## Task to carry out
Each line from the opening of the records that follow to the line with "photomicrograph of neoplastic" needs to be written out exactly. Add nothing.

[Collected data]
^^^^^^^^^^^^^^^^
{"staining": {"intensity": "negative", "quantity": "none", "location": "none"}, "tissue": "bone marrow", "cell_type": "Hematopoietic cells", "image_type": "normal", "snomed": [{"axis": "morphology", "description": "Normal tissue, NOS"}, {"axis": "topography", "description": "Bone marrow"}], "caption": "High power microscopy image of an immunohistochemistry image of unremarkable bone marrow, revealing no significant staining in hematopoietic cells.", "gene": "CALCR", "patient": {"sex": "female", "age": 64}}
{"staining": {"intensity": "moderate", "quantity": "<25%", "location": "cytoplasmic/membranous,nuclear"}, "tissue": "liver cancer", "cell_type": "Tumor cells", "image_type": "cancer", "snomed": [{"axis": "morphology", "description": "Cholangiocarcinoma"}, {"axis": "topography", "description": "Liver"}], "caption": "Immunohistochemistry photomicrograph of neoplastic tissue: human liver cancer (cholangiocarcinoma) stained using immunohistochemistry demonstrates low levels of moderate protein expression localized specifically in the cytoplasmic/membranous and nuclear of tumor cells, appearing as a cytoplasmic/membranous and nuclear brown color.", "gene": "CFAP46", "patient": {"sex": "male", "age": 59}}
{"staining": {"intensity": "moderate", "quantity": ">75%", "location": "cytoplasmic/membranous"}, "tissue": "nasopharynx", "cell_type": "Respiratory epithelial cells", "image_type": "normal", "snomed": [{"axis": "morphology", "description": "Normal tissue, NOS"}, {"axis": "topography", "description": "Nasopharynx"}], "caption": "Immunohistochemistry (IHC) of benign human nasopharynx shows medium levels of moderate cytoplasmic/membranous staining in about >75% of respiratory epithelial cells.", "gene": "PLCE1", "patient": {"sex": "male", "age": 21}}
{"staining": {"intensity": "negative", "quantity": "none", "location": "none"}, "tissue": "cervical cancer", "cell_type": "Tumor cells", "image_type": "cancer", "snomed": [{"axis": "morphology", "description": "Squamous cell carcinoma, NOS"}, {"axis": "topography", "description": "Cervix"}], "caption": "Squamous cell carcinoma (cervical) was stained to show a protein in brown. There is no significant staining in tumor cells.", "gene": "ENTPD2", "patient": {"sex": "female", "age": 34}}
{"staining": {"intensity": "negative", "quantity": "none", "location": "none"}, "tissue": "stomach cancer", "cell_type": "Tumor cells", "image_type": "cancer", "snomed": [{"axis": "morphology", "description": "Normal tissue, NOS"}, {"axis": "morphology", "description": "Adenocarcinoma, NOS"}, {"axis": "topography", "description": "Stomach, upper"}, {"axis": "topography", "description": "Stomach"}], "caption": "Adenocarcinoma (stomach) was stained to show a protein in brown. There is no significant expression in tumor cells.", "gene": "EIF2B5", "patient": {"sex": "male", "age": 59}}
^^^^^^^^^^^^^^^^
## Task answer
{"staining": {"intensity": "negative", "quantity": "none", "location": "none"}, "tissue": "bone marrow", "cell_type": "Hematopoietic cells", "image_type": "normal", "snomed": [{"axis": "morphology", "description": "Normal tissue, NOS"}, {"axis": "topography", "description": "Bone marrow"}], "caption": "High power microscopy image of an immunohistochemistry image of unremarkable bone marrow, revealing no significant staining in hematopoietic cells.", "gene": "CALCR", "patient": {"sex": "female", "age": 64}}
{"staining": {"intensity": "moderate", "quantity": "<25%", "location": "cytoplasmic/membranous,nuclear"}, "tissue": "liver cancer", "cell_type": "Tumor cells", "image_type": "cancer", "snomed": [{"axis": "morphology", "description": "Cholangiocarcinoma"}, {"axis": "topography", "description": "Liver"}], "caption": "Immunohistochemistry photomicrograph of neoplastic tissue: human liver cancer (cholangiocarcinoma) stained using immunohistochemistry demonstrates low levels of moderate protein expression localized specifically in the cytoplasmic/membranous and nuclear of tumor cells, appearing as a cytoplasmic/membranous and nuclear brown color.", "gene": "CFAP46", "patient": {"sex": "male", "age": 59}}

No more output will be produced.